AFTER MONTHS of speculation linking him with the vacant position of Springboks’ head coach, which is to be filled in the next fortnight, Gert Smal is set to remain part of the Irish management rather than return to his native country.
The Irish forwards’ coach has been strongly linked with the Springboks job, with several South African media outlets describing him as the overwhelming favourite to succeed Pieter de Villiers, but Smal is intent on seeing out the remainder of his contract which expires at the end of the 2012-13 season.
The normally porous South African Rugby Union have maintained there will be no comment until the process is completed, and the only name known to be on their short-list at present is outgoing head coach Pieter de Villiers.
SARU’s 12-man executive council, whose chief executive Jurie Roux has been empowered to headhunt the preferred candidates, will meet on January 26th to finalise the selection process before their recommendation is expected to be ratified by SARU’s Special General Council meeting 24 hours later – Friday week.
Initial speculation was that Western Province coach Allister Coetzee would be appointed and that he would be assisted by Rassie Erasmus. However, Erasmus has revealed that he will leave Western Province later this month, with some of the South African media speculating that he is set to join Nick Mallett as technical assistant with England after the Six Nations.
It’s been suggested that Roux has been to Dublin to interview Smal, who also returned to Cape Town with his family on leave over Christmas, but IRFU sources have said there has been no indication Smal would be leaving, certainly not before the upcoming Six Nations.
Sources in South African rugby say that ideally the newly installed head coach would start work “asap”, even though the Springboks squad won’t get together until June 3rd in readiness for the first of a dozen matches in 2012, in Durban against England on June 9th. As to whether the new man mightn’t start until, say, after the Six Nations, that “wouldn’t necessarily be a disaster”.
However, it is believed that Smal is not of a mind to break his contract nor, with his son and daughter happily placed in schools here, move his family.
With Alan Gaffney’s duties as backs’ coach being inherited by defensive coach Les Kiss and kicking coach Mark Tainton, and Declan Kidney in the frame for the Lions’ job in 2013 along with Warren Gatland and Andy Robinson (and the Lions are again grandiosely insisting that whoever is chosen cannot be otherwise employed for the preceding season), losing the highly regarded Smal would have been a big blow.

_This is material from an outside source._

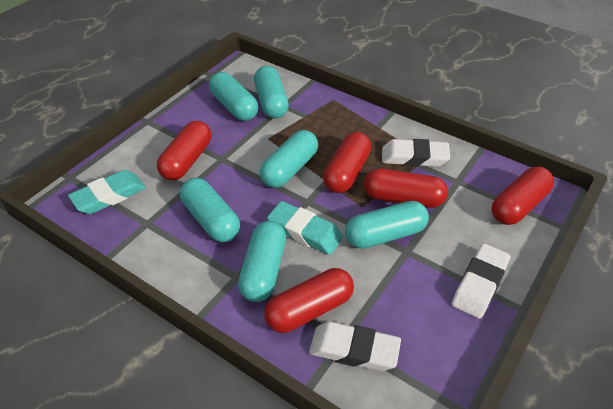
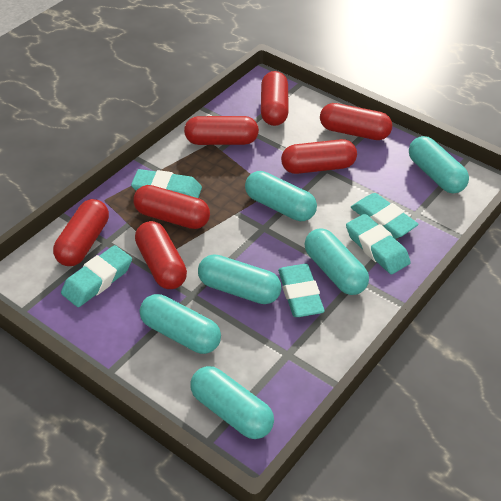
red capsule: [157,120,211,180] [264,268,354,333] [323,132,371,193] [364,168,448,208] [491,167,554,225] = 5 -> [53,199,109,266] [133,185,210,229] [135,221,187,289] [184,116,259,145] [261,71,289,126] [281,139,357,174] [320,103,392,140] = 7
turquoise eraser: [68,170,146,214] [267,201,343,255] = 2 -> [61,245,132,307] [131,169,202,198] [278,264,325,317] [346,214,411,274] [351,193,418,239] = 5
white eraser: [309,321,401,371] [382,139,450,167] [452,243,510,319] = 3 -> none = 0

The IRFU have also interviewed a shortlist of four to succeed the departing Paul McNaughton as Irish team manager, with an announcement expected to be made this week.
However, it is understood that one of the quartet, former Munster manager Jerry Holland, will not be taking up the role due to work commitments.
The vacancy for the position of strength and conditioning coach to the Irish team is unlikely to be filled before the Six Nations.
As the union’s head of fitness, Philip Morrow had also filled in that role during the World Cup before departing to Saracens, and pending the appointment of a new head of fitness, the strength and conditioning duties during the Six Nations are likely to be shared by the provincial fitness coaches.
Kidney will today announce a squad of 30 or so for a five-day training camp in Limerick from next Monday, as well as a 22-man squad for the Irish Wolfhounds’ game against the English Saxons in Exeter on Saturday week.
However, as the latter is a quasi trial there is liable to be some fluidity between those squads come the opening match against Wales at the Aviva on Sunday, January 12th, so unlike his counterparts Kidney will not be unveiling a Six Nations’ squad per se today.
The composition of the backs is liable to be very similar to the World Cup, with Luke Fitzgerald’s form set to earn him a recall although, sidelined since St Stephen’s Day, he again missed training yesterday.
In the absence of Brian O’Driscoll, the only specialist contender for that vacancy, Darren Cave, was yesterday ruled out for up to six weeks with a cruelly timed ligament injury in his foot which he sustained in Ulster’s stunning 41-7 win over Leicester last Friday, thus sidelining him for their stand-out shoot-out in Clermont next Saturday. Thus, the odds that Keith Earls or Tommy Bowe will wear number 13 against Wales have hardened.
With Denis Leamy joining David Wallace on the sidelines, the established trio of Stephen Ferris, Seán O’Brien and Jamie Heaslip will need back-up, be it from Shane Jennings again and, perhaps, one of the young players emerging who can cover the back-row, namely Munster’s Peter O’Mahony, Leinster’s Rhys Ruddock and Ulster’s Chris Henry.
The second-row contenders have been strengthened by the form of Mike McCarthy, Dan Tuohy and Ryan Caldwell at Bath, but the propping cupboard is, once again, not exactly over-flowing.